An SEC spokesman said that the regulator "is looking into potential information leakage that could be unfairly benefiting customers at the expense of others." He added that all the big firms on Wall Street would be investigated, and that hedge funds would be among those that might be being tipped off, but are not necessarily the only investor base receiving such information.
A high level of complaints from mutual funds has apparently prompted the SEC to take action. One industry body that has been urging an investigation is the Investment Company Institute (ICI), whose members hold more than 20% of the value of publicly traded US equity outstanding. ICI president Paul Stevens started pressuring the SEC in 2005. "Unfortunately, confidentiality and anonymity are not conditions we can take for granted," he says. "As several recent cases brought by the SEC illustrate, there are individuals and firms quite prepared to profit unlawfully by obtaining information about mutual fund and other institutional orders and trades and then trading ahead of those orders. We owe it to fund shareholders and the market at large to root out such abuses, where they exist."
Can abuses be proved? Intermediaries often have to tout around to see how much interest there is for a trade by a large institution, and defenders of Wall Street have been quick to say that there is too fine a line between "tipping off" and "gauging interest" to be able to pinpoint the guilty.

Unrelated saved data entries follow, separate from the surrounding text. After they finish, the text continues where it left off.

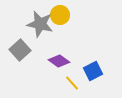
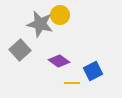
yellow line: rotated 49 degrees counterclockwise
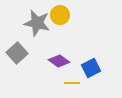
gray star: moved 3 px left, 1 px up
gray square: moved 3 px left, 3 px down
blue square: moved 2 px left, 3 px up
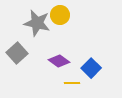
blue square: rotated 18 degrees counterclockwise
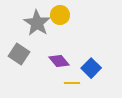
gray star: rotated 20 degrees clockwise
gray square: moved 2 px right, 1 px down; rotated 15 degrees counterclockwise
purple diamond: rotated 15 degrees clockwise
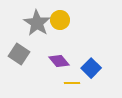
yellow circle: moved 5 px down
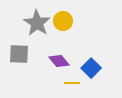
yellow circle: moved 3 px right, 1 px down
gray square: rotated 30 degrees counterclockwise
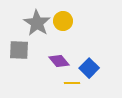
gray square: moved 4 px up
blue square: moved 2 px left
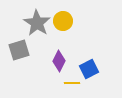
gray square: rotated 20 degrees counterclockwise
purple diamond: rotated 65 degrees clockwise
blue square: moved 1 px down; rotated 18 degrees clockwise
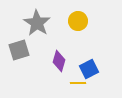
yellow circle: moved 15 px right
purple diamond: rotated 10 degrees counterclockwise
yellow line: moved 6 px right
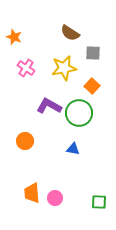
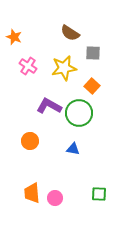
pink cross: moved 2 px right, 2 px up
orange circle: moved 5 px right
green square: moved 8 px up
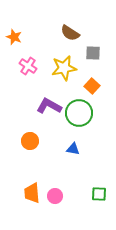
pink circle: moved 2 px up
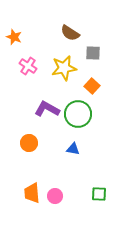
purple L-shape: moved 2 px left, 3 px down
green circle: moved 1 px left, 1 px down
orange circle: moved 1 px left, 2 px down
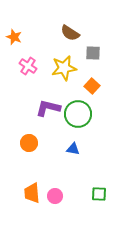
purple L-shape: moved 1 px right, 1 px up; rotated 15 degrees counterclockwise
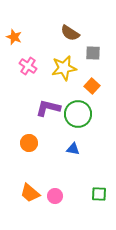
orange trapezoid: moved 2 px left; rotated 45 degrees counterclockwise
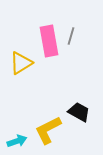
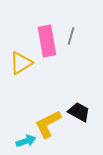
pink rectangle: moved 2 px left
yellow L-shape: moved 6 px up
cyan arrow: moved 9 px right
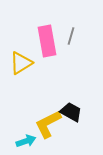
black trapezoid: moved 8 px left
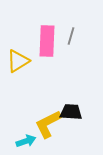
pink rectangle: rotated 12 degrees clockwise
yellow triangle: moved 3 px left, 2 px up
black trapezoid: rotated 25 degrees counterclockwise
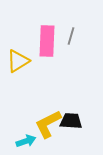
black trapezoid: moved 9 px down
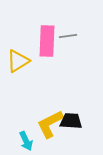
gray line: moved 3 px left; rotated 66 degrees clockwise
yellow L-shape: moved 2 px right
cyan arrow: rotated 84 degrees clockwise
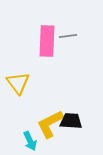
yellow triangle: moved 22 px down; rotated 35 degrees counterclockwise
cyan arrow: moved 4 px right
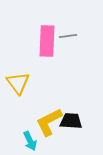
yellow L-shape: moved 1 px left, 2 px up
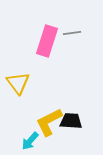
gray line: moved 4 px right, 3 px up
pink rectangle: rotated 16 degrees clockwise
cyan arrow: rotated 66 degrees clockwise
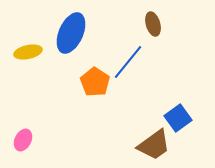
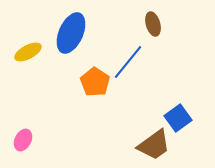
yellow ellipse: rotated 16 degrees counterclockwise
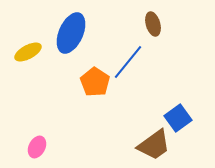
pink ellipse: moved 14 px right, 7 px down
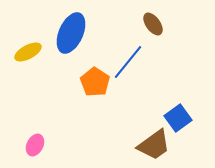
brown ellipse: rotated 20 degrees counterclockwise
pink ellipse: moved 2 px left, 2 px up
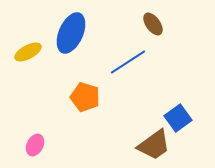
blue line: rotated 18 degrees clockwise
orange pentagon: moved 10 px left, 15 px down; rotated 16 degrees counterclockwise
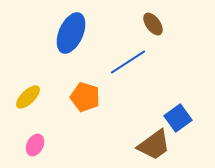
yellow ellipse: moved 45 px down; rotated 16 degrees counterclockwise
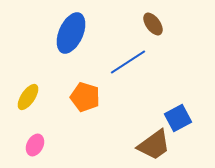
yellow ellipse: rotated 12 degrees counterclockwise
blue square: rotated 8 degrees clockwise
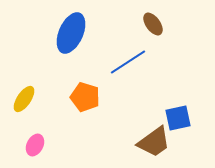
yellow ellipse: moved 4 px left, 2 px down
blue square: rotated 16 degrees clockwise
brown trapezoid: moved 3 px up
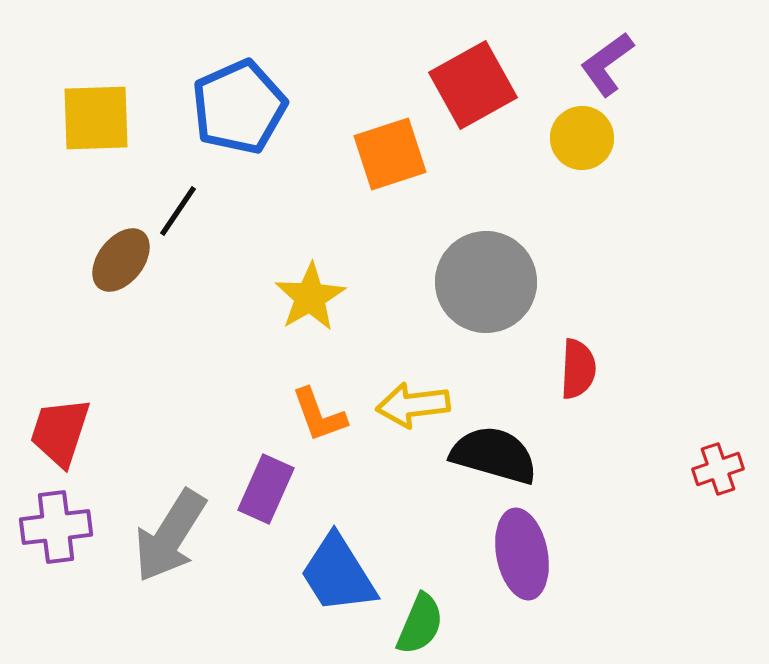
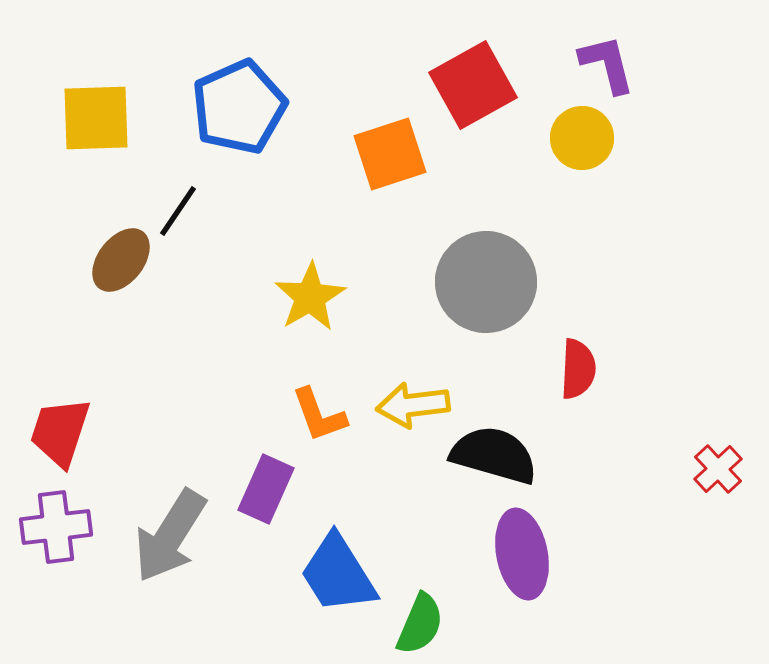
purple L-shape: rotated 112 degrees clockwise
red cross: rotated 24 degrees counterclockwise
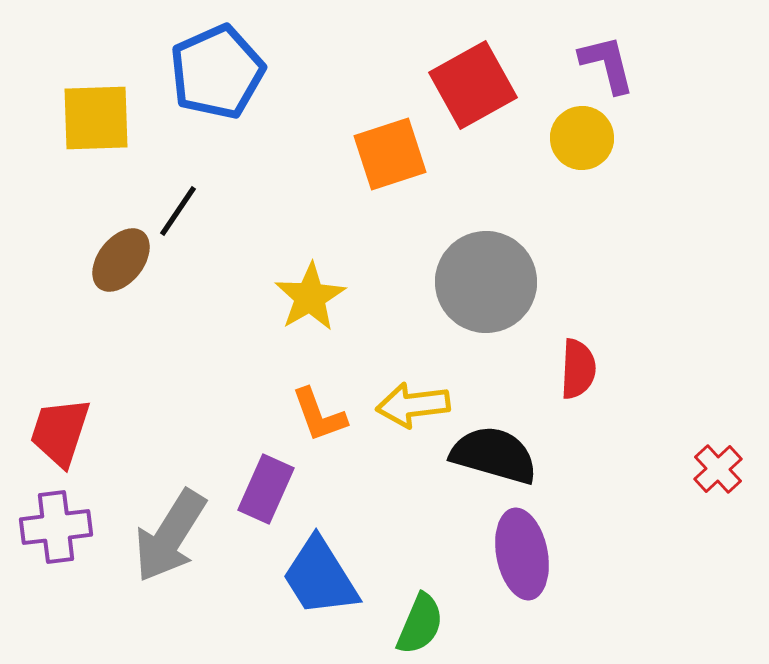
blue pentagon: moved 22 px left, 35 px up
blue trapezoid: moved 18 px left, 3 px down
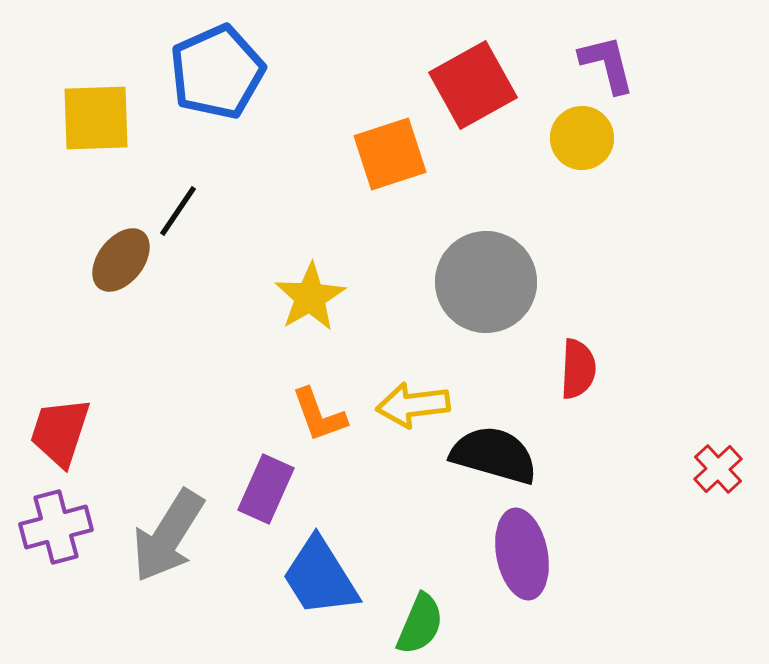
purple cross: rotated 8 degrees counterclockwise
gray arrow: moved 2 px left
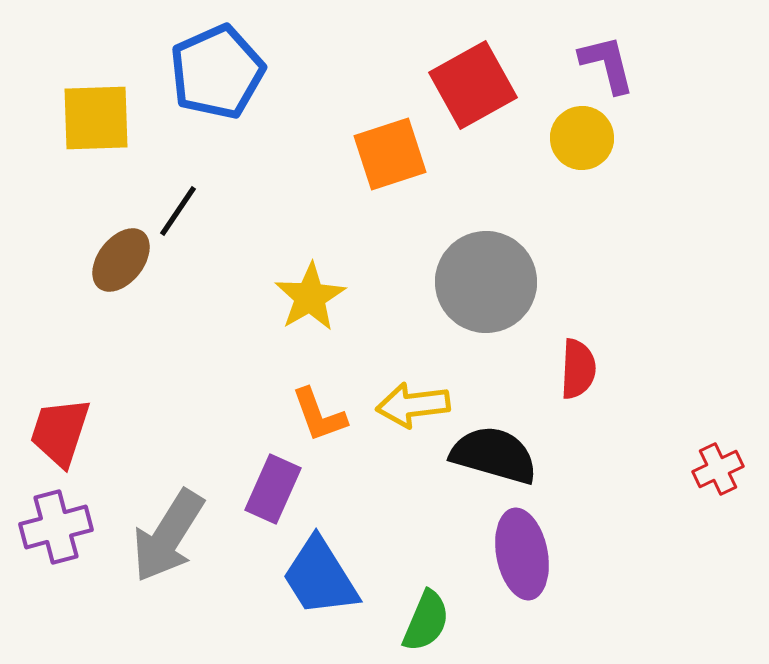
red cross: rotated 18 degrees clockwise
purple rectangle: moved 7 px right
green semicircle: moved 6 px right, 3 px up
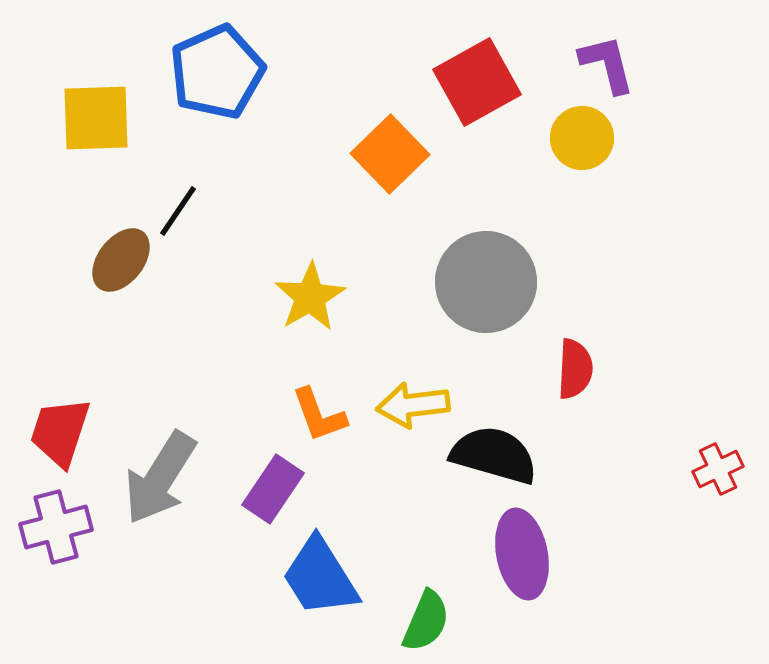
red square: moved 4 px right, 3 px up
orange square: rotated 26 degrees counterclockwise
red semicircle: moved 3 px left
purple rectangle: rotated 10 degrees clockwise
gray arrow: moved 8 px left, 58 px up
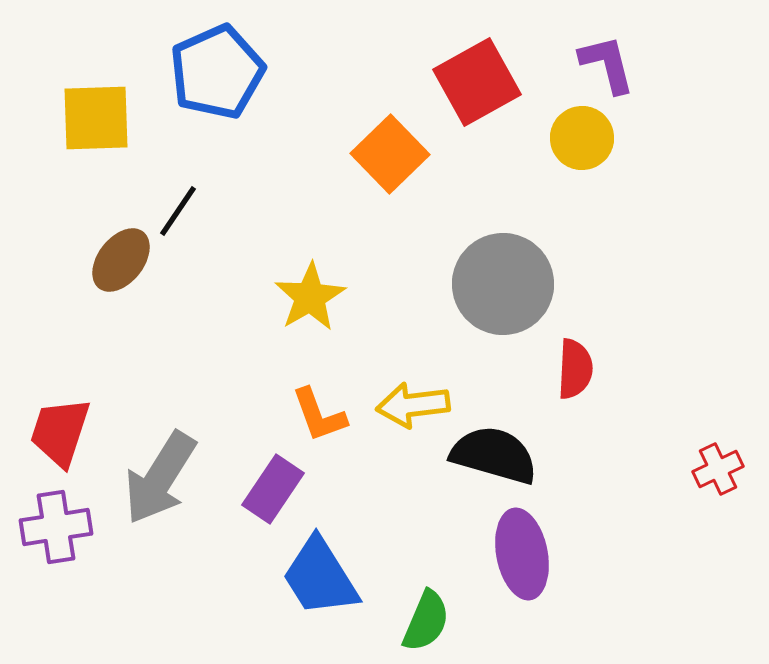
gray circle: moved 17 px right, 2 px down
purple cross: rotated 6 degrees clockwise
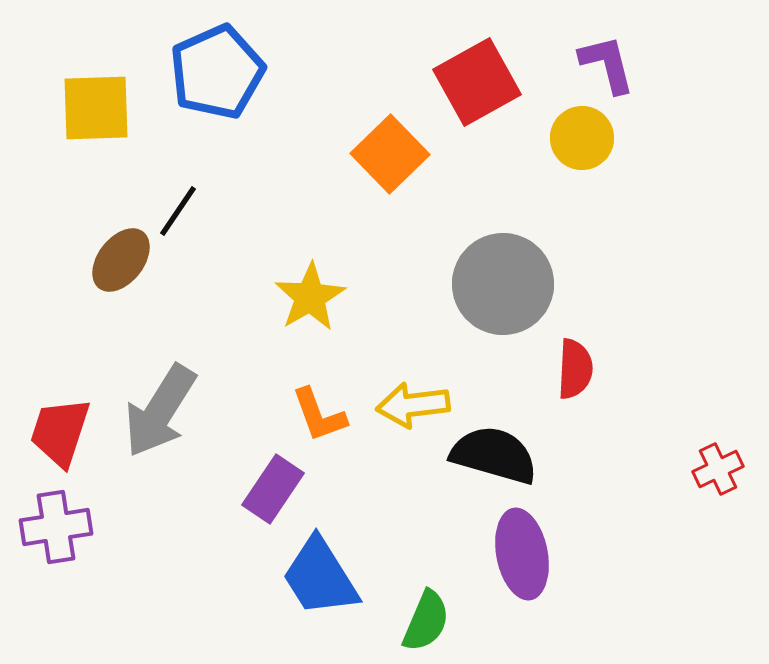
yellow square: moved 10 px up
gray arrow: moved 67 px up
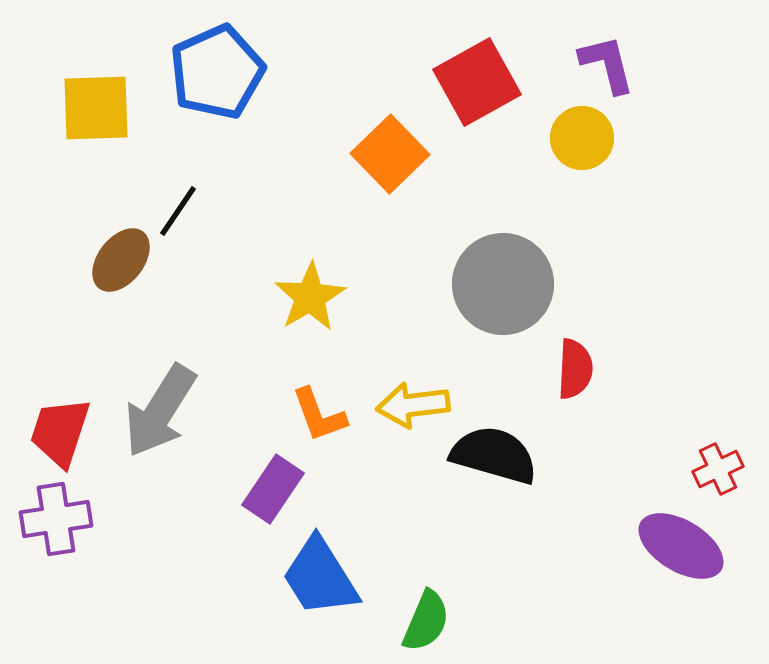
purple cross: moved 8 px up
purple ellipse: moved 159 px right, 8 px up; rotated 48 degrees counterclockwise
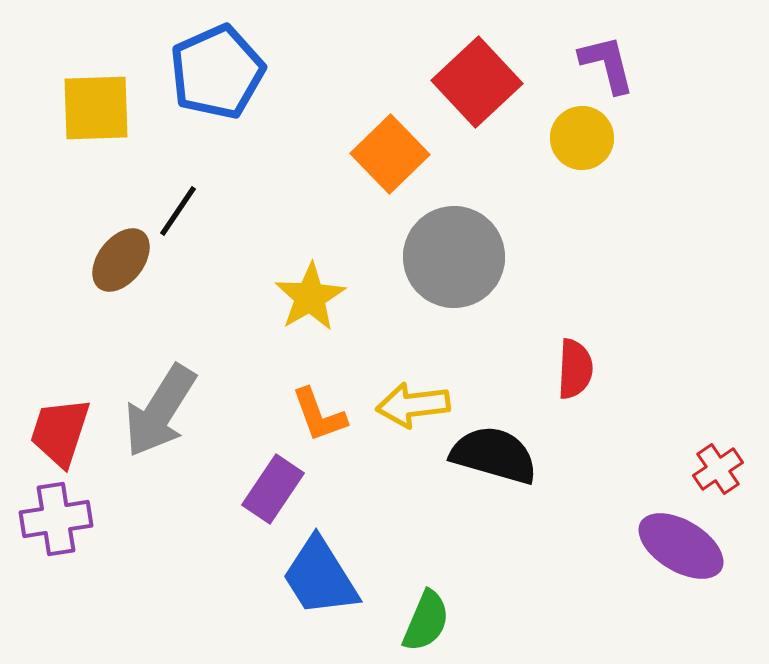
red square: rotated 14 degrees counterclockwise
gray circle: moved 49 px left, 27 px up
red cross: rotated 9 degrees counterclockwise
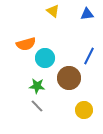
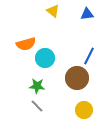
brown circle: moved 8 px right
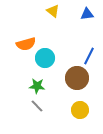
yellow circle: moved 4 px left
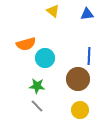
blue line: rotated 24 degrees counterclockwise
brown circle: moved 1 px right, 1 px down
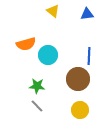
cyan circle: moved 3 px right, 3 px up
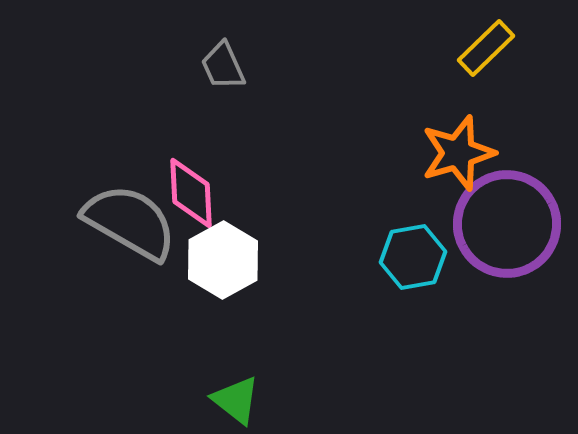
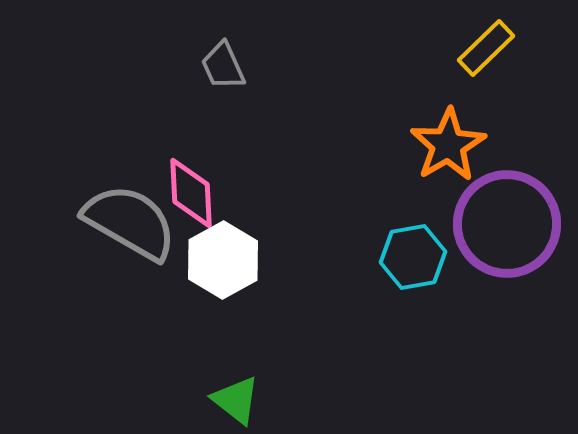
orange star: moved 10 px left, 8 px up; rotated 14 degrees counterclockwise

Thats not so, argues David Remnitz a senior managing director at FTI Consulting. FTI advises financial companies on areas including SEC investigations. "Yes there may be a challenge in exploring all the different sources of information, communication and trades that would reveal tip-offs but technology today can deal with that," he says. "But how difficult is it to prove if illegal activities have been going on? Not very difficult. Most of what people do today is recorded in some way, which will allow the SEC to determine which organizations have been involved in direct trading ahead or trading information knowingly or unknowingly.
"As for telling a tip-off from a genuine business communication, there is the technology to build up specific patterns, words and phrases that appear in one and not the other to develop a model that can quickly search through the databases of information."
Hedge funds are implicated in the SEC probe because they pay more commission to Wall Street firms than mutual funds do. So some mutuals argue that hedge funds are treated as preferred customers.